We prefer fresh rosemary but dried rosemary works, too. Serve over spinach tossed with garlic and oil or just serve with a vegetable of your choice.

This recipe comes from Cooking Fresh from The Old Farmer’s Almanac which contains many more recipes using fresh, healthy ingredients.

4 chicken breast halves, with skin
salt and freshly ground black pepper, to taste
2 cloves garlic, 1 finely chopped, 1 thinly sliced
1 tablespoon chopped fresh rosemary or 1 teaspoon dried rosemary
3 tablespoons olive oil, divided
3 tablespoons red-wine vinegar, divided
1 pound spinach, stemmed
1/2 teaspoon sugar

Place chicken on a plate. Season with salt and pepper. Sprinkle with chopped garlic and rosemary, turning once or twice to coat evenly.

In a bowl, whisk together 2 tablespoons of oil and 1 tablespoon of vinegar. Pour over chicken and set aside to marinate for 20 to 30 minutes.

In a large, heavy skillet over medium-high heat, place chicken breasts skin side down. Reduce heat to medium and cook for 8 minutes, or until browned.
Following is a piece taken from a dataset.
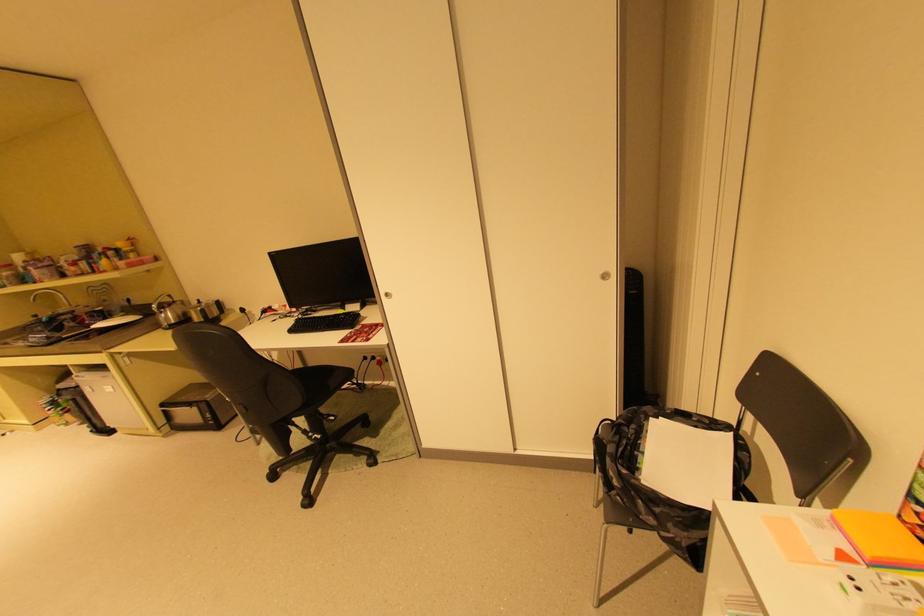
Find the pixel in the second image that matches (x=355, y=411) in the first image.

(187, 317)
Turn chicken over, cover pan, and cook for 5 minutes. Remove cover and continue cooking for 3 minutes, or until chicken reaches 165°F on a meat thermometer.

Meanwhile, steam spinach until barely wilted. Place 1 tablespoon of oil and sliced garlic in a skillet and heat just until garlic sizzles. Remove from heat, add spinach, and toss to coat.

Remove chicken from skillet. Add sugar and remaining 2 tablespoons of vinegar to skillet and boil, stirring, for 1 minute, or until blended and reduced by half.

Drizzle glaze over each chicken breast. Serve on a bed of cooked spinach.